Invero, il giudice d’appello ha preliminarmente respinto un’eccezione di nullità della sentenza di primo grado per inammissibilità della tardiva costituzione dell’Agenzia delle entrate e, nel merito, ha confermato la decisione della Ctp circa l’antieconomicità della condotta della società.
Ne consegue che la questione inerente al difetto di valida sottoscrizione dell’avviso impugnato non può dirsi assorbita implicitamente in tali statuizioni, che non presentano con essa alcun nesso logico-argomentativo.
Occorre altresì richiamare l’orientamento consolidato della Corte per cui, in tema d’imposte sui redditi e sul valore aggiunto, l’avviso d’accertamento, a norma del D.P.R. n. 600 del 1973, art. 42 e del D.P.R. n. 633 del 1972, art. 56 è nullo se non reca la sottoscrizione del capo dell’ufficio o di altro impiegato della carriera direttiva da lui delegato e, in caso di contestazione del contribuente, incombe all’Amministrazione finanziaria dimostrare il corretto esercizio del potere (Cass., n. 24492 del 2.12.2015; n. 12781 del 21.6.2016).

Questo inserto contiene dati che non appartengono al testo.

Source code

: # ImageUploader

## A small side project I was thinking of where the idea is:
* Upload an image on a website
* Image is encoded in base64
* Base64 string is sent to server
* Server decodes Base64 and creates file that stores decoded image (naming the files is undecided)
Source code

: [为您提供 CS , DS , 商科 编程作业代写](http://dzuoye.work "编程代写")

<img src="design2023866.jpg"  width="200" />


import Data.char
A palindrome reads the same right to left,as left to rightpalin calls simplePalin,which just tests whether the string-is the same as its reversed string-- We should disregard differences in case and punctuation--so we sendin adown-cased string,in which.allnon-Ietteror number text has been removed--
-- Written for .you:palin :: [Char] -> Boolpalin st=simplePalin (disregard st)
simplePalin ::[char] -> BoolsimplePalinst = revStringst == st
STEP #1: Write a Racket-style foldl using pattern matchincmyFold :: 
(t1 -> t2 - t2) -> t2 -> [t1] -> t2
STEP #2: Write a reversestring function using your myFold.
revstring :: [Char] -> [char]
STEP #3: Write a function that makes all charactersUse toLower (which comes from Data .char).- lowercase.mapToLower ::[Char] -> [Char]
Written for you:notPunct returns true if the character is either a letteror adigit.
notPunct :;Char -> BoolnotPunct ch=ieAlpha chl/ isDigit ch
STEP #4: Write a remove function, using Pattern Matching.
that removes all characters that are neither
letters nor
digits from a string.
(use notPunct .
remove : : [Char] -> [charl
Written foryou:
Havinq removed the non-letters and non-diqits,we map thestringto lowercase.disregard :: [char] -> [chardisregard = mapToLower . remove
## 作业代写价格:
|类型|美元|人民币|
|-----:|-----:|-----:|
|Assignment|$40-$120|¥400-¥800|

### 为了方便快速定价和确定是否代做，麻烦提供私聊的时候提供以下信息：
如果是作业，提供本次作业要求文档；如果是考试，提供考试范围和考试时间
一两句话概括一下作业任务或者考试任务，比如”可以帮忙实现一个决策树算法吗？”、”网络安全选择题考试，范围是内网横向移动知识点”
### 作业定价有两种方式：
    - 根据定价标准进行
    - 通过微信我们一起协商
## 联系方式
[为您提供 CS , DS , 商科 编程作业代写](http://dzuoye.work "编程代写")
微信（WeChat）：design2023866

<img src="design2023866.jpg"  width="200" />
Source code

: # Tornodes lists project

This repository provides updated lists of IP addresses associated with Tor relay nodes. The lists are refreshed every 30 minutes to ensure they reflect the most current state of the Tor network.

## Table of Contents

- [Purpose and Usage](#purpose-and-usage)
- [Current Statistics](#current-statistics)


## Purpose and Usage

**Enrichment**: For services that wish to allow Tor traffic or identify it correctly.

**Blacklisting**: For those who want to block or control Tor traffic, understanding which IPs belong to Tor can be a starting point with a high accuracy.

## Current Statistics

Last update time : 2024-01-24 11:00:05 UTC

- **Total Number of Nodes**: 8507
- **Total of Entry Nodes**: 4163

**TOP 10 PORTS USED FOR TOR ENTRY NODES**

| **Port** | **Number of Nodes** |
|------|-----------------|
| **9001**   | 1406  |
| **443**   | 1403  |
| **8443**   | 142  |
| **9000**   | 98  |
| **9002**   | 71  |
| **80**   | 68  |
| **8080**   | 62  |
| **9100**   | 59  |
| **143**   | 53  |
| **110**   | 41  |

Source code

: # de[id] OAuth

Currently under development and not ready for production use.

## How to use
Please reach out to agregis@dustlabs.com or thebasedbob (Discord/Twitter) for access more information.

L’accoglimento del primo motivo, attenendo ad una questione preliminare di validità formale dell’atto impugnato, comporta l’assorbimento degli altri.
Pertanto, la sentenza impugnata va cassata, con rinvio alla Ctr, anche per le spese.
PQM
La Corte accoglie il primo motivo del ricorso, assorbiti gli altri, e cassa la sentenza impugnata, rinviando alla Ctr della Campania, in diversa composizione, anche per le spese.
Così deciso in Roma, nella camera di consiglio, il 4 aprile 2017.